■ Excerpt ■
Even if you think you're the smartest person in the company, you have to learn
that others can bring something to the table also. Just setup what the goals
are of the meeting at the start then give people a chance to speak and
withhold your own opinion until after you've heard everyone else talk at the
end. Again don't try to interrupt too much and give everyone a chance to voice
their opinion, and use it as an opportunity to try to learn something from
others (ie. respect that others have something to teach you as well). And
sometimes you'd be surprised at learning something you didn't expect or know
beforehand that would change what you thought should happen.

------
felideon
You might want to simply look into reading some leadership books. _Leadership
101_ [1] is one you can read in probably an afternoon, to get you started.
From there John Maxwell as a few more books on Leadership as well.

As I haven't been in a team lead position myself, I'm not sure if any of these
books can help you learn how to delegate as that seems something that would
take time and practice.

I have however, worked under a few engineer-become-leaders that are simply
horrible leaders, and I -wish- they would read a book like this some day and
have it click. Your success as a leader can possibly be measured with how
successful you are at raising leaders under your wing.

[1] [http://www.amazon.com/Leadership-101-John-C-
Maxwell/dp/15964...](http://www.amazon.com/Leadership-101-John-C-
Maxwell/dp/1596448318/ref=sr_1_1?ie=UTF8&qid=1325257380&sr=8-1)

■ Data drawn from a collection ■

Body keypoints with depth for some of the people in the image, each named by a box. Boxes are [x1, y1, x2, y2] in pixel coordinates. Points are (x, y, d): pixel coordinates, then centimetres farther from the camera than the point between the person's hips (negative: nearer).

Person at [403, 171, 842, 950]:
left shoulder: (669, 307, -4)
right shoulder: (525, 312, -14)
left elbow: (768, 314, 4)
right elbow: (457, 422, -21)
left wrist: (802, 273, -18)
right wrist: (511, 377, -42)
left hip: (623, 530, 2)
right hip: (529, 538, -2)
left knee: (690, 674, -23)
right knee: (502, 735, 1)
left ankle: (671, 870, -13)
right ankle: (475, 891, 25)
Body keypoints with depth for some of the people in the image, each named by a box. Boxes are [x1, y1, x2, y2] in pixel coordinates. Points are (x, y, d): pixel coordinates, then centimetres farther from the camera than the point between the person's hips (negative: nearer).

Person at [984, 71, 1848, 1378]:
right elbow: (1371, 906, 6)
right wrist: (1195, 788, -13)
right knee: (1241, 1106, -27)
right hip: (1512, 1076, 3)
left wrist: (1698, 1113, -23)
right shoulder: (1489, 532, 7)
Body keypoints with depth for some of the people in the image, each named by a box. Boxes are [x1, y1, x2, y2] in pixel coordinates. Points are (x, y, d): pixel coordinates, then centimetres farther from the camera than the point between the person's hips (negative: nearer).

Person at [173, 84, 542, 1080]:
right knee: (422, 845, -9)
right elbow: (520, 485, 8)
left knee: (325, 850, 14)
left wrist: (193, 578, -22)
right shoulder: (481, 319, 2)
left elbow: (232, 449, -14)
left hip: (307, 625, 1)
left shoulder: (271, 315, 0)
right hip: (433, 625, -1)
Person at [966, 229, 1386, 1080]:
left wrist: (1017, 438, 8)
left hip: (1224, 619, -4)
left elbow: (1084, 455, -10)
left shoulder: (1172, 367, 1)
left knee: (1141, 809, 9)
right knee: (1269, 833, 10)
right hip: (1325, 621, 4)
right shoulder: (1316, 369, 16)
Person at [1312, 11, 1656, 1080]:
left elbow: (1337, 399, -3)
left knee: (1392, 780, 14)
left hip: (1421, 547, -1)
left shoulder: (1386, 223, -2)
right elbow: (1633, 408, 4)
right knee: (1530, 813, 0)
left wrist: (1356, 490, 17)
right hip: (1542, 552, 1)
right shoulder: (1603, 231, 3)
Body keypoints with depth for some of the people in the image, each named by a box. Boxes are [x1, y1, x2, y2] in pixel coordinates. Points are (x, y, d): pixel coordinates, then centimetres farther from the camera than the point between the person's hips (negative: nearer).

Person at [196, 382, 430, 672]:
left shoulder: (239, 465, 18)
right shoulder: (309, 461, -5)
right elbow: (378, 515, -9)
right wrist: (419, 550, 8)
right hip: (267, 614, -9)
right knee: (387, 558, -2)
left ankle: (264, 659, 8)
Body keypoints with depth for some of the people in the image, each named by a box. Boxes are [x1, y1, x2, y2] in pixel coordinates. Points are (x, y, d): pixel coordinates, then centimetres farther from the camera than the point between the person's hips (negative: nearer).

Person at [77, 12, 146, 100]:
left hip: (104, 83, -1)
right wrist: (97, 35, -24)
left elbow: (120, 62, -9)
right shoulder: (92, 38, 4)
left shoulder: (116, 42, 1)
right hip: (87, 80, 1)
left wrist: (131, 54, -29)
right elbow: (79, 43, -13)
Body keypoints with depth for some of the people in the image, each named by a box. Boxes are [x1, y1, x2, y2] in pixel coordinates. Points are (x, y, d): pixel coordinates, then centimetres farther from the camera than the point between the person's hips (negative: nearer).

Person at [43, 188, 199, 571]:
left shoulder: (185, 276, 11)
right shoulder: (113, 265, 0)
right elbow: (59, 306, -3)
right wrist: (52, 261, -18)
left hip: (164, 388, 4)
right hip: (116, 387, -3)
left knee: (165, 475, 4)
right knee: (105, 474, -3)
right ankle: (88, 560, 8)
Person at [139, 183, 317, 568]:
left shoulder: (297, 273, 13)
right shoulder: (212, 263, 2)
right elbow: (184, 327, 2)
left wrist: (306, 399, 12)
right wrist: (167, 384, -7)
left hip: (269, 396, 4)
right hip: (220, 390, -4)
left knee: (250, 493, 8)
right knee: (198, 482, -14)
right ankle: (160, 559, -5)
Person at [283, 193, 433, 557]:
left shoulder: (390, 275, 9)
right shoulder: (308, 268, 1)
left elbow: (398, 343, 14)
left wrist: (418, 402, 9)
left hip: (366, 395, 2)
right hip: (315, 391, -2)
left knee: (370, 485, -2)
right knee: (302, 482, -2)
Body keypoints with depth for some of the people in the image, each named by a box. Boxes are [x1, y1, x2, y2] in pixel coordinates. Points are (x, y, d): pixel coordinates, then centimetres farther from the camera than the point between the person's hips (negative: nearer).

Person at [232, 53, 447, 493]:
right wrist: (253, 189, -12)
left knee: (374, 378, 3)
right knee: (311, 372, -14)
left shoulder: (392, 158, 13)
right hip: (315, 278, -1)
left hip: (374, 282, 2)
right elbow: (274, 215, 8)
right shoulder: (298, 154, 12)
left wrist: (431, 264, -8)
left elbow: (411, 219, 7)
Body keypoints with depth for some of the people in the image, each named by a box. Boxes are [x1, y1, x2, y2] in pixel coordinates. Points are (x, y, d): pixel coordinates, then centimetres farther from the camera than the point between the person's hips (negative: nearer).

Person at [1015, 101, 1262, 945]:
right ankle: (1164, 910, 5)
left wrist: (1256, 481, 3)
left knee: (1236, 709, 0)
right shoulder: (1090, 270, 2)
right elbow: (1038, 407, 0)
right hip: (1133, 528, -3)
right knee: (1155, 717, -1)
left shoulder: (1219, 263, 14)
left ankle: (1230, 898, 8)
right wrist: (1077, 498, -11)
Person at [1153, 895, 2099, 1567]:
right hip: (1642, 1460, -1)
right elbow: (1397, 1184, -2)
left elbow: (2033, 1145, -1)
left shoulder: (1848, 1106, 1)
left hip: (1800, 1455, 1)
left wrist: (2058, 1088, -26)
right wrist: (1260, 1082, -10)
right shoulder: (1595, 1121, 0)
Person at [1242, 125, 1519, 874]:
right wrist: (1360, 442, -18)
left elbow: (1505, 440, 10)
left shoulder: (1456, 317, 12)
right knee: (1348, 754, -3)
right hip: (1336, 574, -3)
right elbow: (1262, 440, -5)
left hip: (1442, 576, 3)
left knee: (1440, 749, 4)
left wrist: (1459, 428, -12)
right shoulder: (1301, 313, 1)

■ Work instruction A ■
Write out these lines from the records word for word, beginning with the line that contains "right hip: (1325, 621, 4)" and ending after the line that contains "right shoulder: (1603, 231, 3)".
■ Work instruction B ■
Take the leadership thread further from where it stops.
The records are unrelated to the thread about leadership.

■ Task result A ■
right hip: (1325, 621, 4)
right shoulder: (1316, 369, 16)
Person at [1312, 11, 1656, 1080]:
left elbow: (1337, 399, -3)
left knee: (1392, 780, 14)
left hip: (1421, 547, -1)
left shoulder: (1386, 223, -2)
right elbow: (1633, 408, 4)
right knee: (1530, 813, 0)
left wrist: (1356, 490, 17)
right hip: (1542, 552, 1)
right shoulder: (1603, 231, 3)

■ Task result B ■
------
DyumanBhatt
I tend to be of the mind to learn by doing. As many of the others have
mentioned, have conversations with your team members and spend time with them.
A common practice is to grab lunch with them. This will help you get to know
them and become more comfortable talking and listening to them.

I would also recommend regular work oriented meetings with them. Some may
disagree, but I think regular meetings to review work, and go over tasks has a
lot of value. You will see when they are finishing up their work and be able
to hand off tasks more readily. Also do what you can to get feedback from them
on you, and don't take it personally when they are critical and learn from it.

Ultimately there is no one answer and you have to find your own style as well
as a style that works for your team. A conscious effort and trial and error
will be better than books.

------
dudeguy999
Make lists. That's 90% of the job of a manager. Always have an answer to "what
should I do next?"

------
colorado_hacker
Well...I've been in the software engineering biz for a while now and go
between being an engineer, an architect, and manager depending on the company
and group. I don't have any formal management training and don't even have a
post-high school degree. But I love building software (I started writing
assembly on an Apple II+ way back when) and working with people and am in a
constant state of learning.

The quick answer is that there's no easy path if you want to be good at this.
You need to be aware of your natural strengths and weaknesses, and what you've
built up over the years to compensate. If you can, find a mentor, or at the
very least have regular lunches or coffee with folks with more experience.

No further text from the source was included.